Esso si fonda sul principio stabilito dalla Suprema Corte (SS.UU. 17 febbraio – 31 marzo 1999, n. 6, CED 212782, confermato successivamente con decisione sempre delle Sezioni Unite del 15 dicembre 2000 – 9 marzo 2001, n. 28, CED 215413 a seguito di una decisione difforme Cass., Sez. 5, 16 giugno 1999, Monti) pure richiamato dal ricorrente, che, però, non risolve un caso identico, come erroneamente ha indicato il ricorrente, perchè ha, invece, affrontato la questione dalla falsa denuncia di smarrimento di un assegno bancario, che pone delle problematiche in parte differenti.

Infatti le Sezioni unite hanno sottolineato che la denuncia di smarrimento degli assegni non costituiva presupposto essenziale per la procedura di ammortamento, in quanto il R.D. 21 dicembre 1933, n. 1736, art. 69, contempla per tale procedura la denuncia al trattario e, a seguito di ricorso all’Autorità giudiziaria, appositi accertamenti ad opera della medesima relativi proprio alla verità dei fatti.

Quindi le due situazioni sono differenti perchè certamente la denuncia di smarrimento della patente di guida costituisce presupposto necessario per il rilascio del duplicato, come si è già notato.

E’ il caso di rilevare che, comunque, la soluzione adottata dalla Sezioni Unite per il caso di smarrimento del blocchetto di assegni, non trasferibile per le considerazioni svolte alla falsa denuncia di smarrimento della patente di guida, non appare del tutto persuasiva non solo perchè, come è stato posto in evidenza in altre pronunce (vedi ad esempio Cass., Sez. 5, 28 ottobre 1973, Morandi e Cass., Sez. 5, 26 settembre 1995, Scansa) la denuncia di smarrimento costituisce nei confronti della banca il dovere di non pagare gli assegni del blocchetto smarrito, ma anche perchè non sembra corretto affermare che la destinazione dell’atto pubblico a provare la verità debba trovare la sua fonte necessariamente in un atto normativo.

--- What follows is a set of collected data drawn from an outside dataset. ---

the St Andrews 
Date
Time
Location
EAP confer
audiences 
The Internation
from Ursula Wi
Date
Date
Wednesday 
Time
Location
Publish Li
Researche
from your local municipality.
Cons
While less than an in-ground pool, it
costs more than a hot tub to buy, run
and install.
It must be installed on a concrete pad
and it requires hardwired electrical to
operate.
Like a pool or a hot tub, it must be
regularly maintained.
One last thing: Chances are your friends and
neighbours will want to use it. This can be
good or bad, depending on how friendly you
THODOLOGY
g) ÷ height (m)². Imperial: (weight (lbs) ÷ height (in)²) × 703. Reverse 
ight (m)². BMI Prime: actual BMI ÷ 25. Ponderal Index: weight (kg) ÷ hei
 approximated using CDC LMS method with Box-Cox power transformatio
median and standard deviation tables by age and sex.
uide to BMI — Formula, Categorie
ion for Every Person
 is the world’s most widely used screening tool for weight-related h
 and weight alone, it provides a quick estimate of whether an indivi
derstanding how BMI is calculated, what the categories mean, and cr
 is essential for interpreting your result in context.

Ciò, infatti, se si tiene conto della lettera della legge, non è richiesto dal legislatore; appare, pertanto, sufficiente che la destinazione di cui si è detto venga conferita all’atto proprio dalla libera scelta del cittadino, a condizione che lo stesso riferisca fatti rilevanti e che tale attestazione sia suscettibile di produrre effetti giuridici, tenuto conto del contesto normativo nel quale si inserisce. Insomma il cittadino è libero di denunciare o meno lo smarrimento della patente o del blocchetto di assegni, ma una volta che scelga di presentare denuncia per precostituirsi una prova e cioè per garantirsi dalle conseguenze, per lui negative, dello smarrimento, è tenuto a dichiarare la verità proprio perchè la denuncia di smarrimento produce effetti giuridici rilevanti.

Le conclusioni raggiunte rendono superfluo l’esame dei motivi subordinati.

Per le ragioni indicate il ricorso deve essere rigettato ed il ricorrente condannato a pagare le spese del procedimento.
P.Q.M.

La Corte rigetta il ricorso e condanna il ricorrente a pagare le spese del procedimento.

Testo non ufficiale. La sola stampa del bollettino ufficiale ha carattere legale.